The general rule, as codified in § 3106(1), is that accidental bodily injury is not compensable under the no-fault act where the injury arises out of the use or operation of a parked motor vehicle. McCaslin, supra, p 423. Further, pursuant to § 3106(2)(a), if the claimant has recovered benefits under the Workers' Disability Compensation Act for an injury that arose from loading or unloading a vehicle, the claimant cannot also recover benefits under the provisions of the no-fault act. The purpose of this section is to prevent duplicative recovery. Stanley v State Automobile Mutual Ins Co, 160 Mich. App. 434, 437; 408 NW2d 467 (1987).

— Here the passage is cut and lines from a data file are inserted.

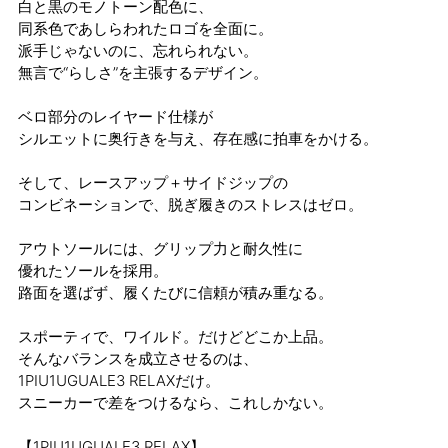
白と黒のモノトーン配色に、
同系色であしらわれたロゴを全面に。
派手じゃないのに、忘れられない。
無言で“らしさ”を主張するデザイン。
ベロ部分のレイヤード仕様が
シルエットに奥行きを与え、存在感に拍車をかける。
そして、レースアップ＋サイドジップの
コンビネーションで、脱ぎ履きのストレスはゼロ。
アウトソールには、グリップ力と耐久性に
優れたソールを採用。
路面を選ばず、履くたびに信頼が積み重なる。
スポーティで、ワイルド。だけどどこか上品。
そんなバランスを成立させるのは、
1PIU1UGUALE3 RELAXだけ。
スニーカーで差をつけるなら、これしかない。
【1PIU1UGUALE3 RELAX】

However, § 3106(2)(a) also provides that if, in the course of employment, the employee is injured while loading or unloading a vehicle and the injury arises out of the use or operation of another vehicle, the claimant may recover under the no-fault act even though the claimant may have also recovered under the WDCA. Section 3106(2)(a). Defendant asks that we read this section as requiring the "another vehicle" language to be the definitional equivalent of the "motor vehicle" language under § 3101(2)(e). We decline to do so.

The Legislature is presumed to have intended the meaning plainly expressed in a statute. Wilson *616 v League General Ins Co, 195 Mich. App. 705; 491 NW2d 642 (1992). If the meaning of the language is clear and unambiguous, judicial construction is unnecessary and impermissible. Id. The Legislature will be presumed to have intended that its amendments of a statute be construed harmoniously with other provisions of the statute. Michigan Millers Mutual Ins Co v West Detroit Building Co, 196 Mich. App. 367; 494 NW2d 1 (1992). In construing a statute, courts should presume that every word has some meaning and should avoid any construction that would render a statute, or any part of it, surplusage or nugatory. Id.

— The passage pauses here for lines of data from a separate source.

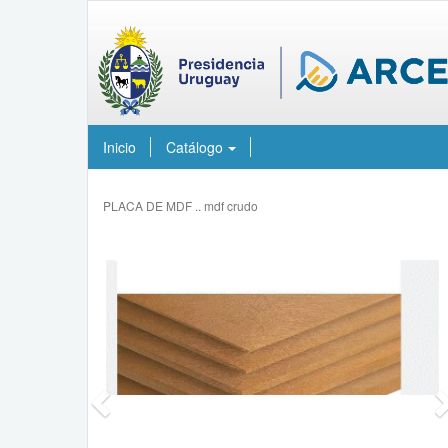
Inicio
Catálogo
PLACA DE MDF .. mdf crudo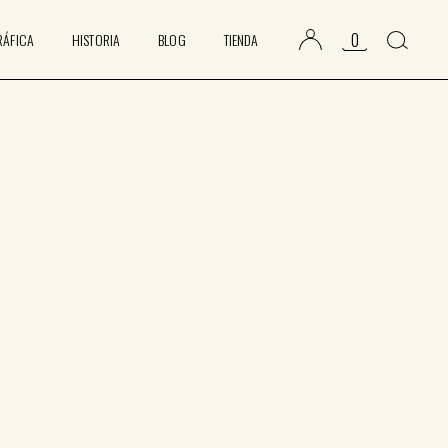
0
RÁFICA
HISTORIA
BLOG
TIENDA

In this case, the language of the statute is clear and unambiguous, thus precluding judicial construction. The clear language states that recovery will be precluded "unless the injury arose from the use or operation of another vehicle." The statute does not say that recovery will be precluded unless the injury arose from the use or operation of another motor vehicle, nor will we construe it to so read. In fact, when the Legislature amended the statute in 1986 (1986 PA 318, effective June 1, 1987), it expressly excluded certain "motor vehicles" from the category, thereby implying that "another vehicle" is not necessarily synonymous with "motor vehicle."

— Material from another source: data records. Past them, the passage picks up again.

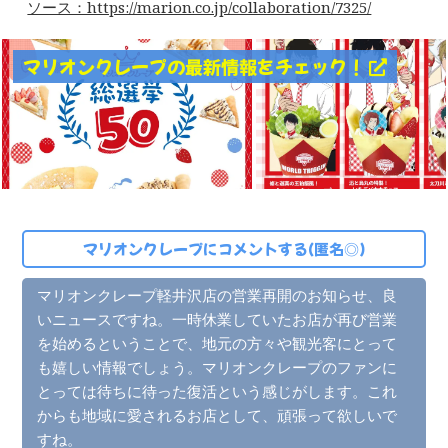
ソース：https://marion.co.jp/collaboration/7325/
マリオンクレープの最新情報をチェック！
マリオンクレープにコメントする(匿名◎)
マリオンクレープ軽井沢店の営業再開のお知らせ、良
いニュースですね。一時休業していたお店が再び営業
を始めるということで、地元の方々や観光客にとって
も嬉しい情報でしょう。マリオンクレープのファンに
とっては待ちに待った復活という感じがします。これ
からも地域に愛されるお店として、頑張って欲しいで
すね。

The term "vehicle" is not given a specific definition in the no-fault act. Where a term is not defined in a statute, we may look to dictionary definitions for guidance. Ludington Service Corp v Comm'r of Ins, 194 Mich. App. 255, 261; 486 NW2d 120 (1992). The American Heritage Dictionary of the English Language (1976), defines "vehicle" as follows:

1. Any device for carrying passengers, goods, or equipment, usually one moving on wheels or runners, as a car or sled; a conveyance.

*617 Under this definition, the term "vehicle" appears to be more expansive than the term "motor vehicle." In fact, reading this definition in conjunction with the statutory definition of "motor vehicle," it is apparent that a motor vehicle is a type of vehicle. Thus, according to the way the statute is written, recovery will be precluded unless the injury arose from the use or operation of another vehicle, whether that vehicle be a "motor vehicle" or otherwise.

In the case at bar, we conclude that the crane that was used in assisting the unloading operation that led to plaintiff's injury falls within the definition of the term "vehicle" as commonly understood. The crane is a "device" for carrying goods. Further, the crane had four wheels and was capable of moving about the job site with little or no difficulty. We decline to replace the clear language expressed by the Legislature in this section of the statute with more specific language from a separate section. Having concluded that the crane in this case is another vehicle for the purpose of this section of the statute, plaintiff was entitled to seek payment of benefits under the no-fault act because the injury arose from the use of a parked vehicle under circumstances that constitute an exception to the parked vehicle exclusion.

Affirmed. We do not retain jurisdiction. Plaintiff may tax costs.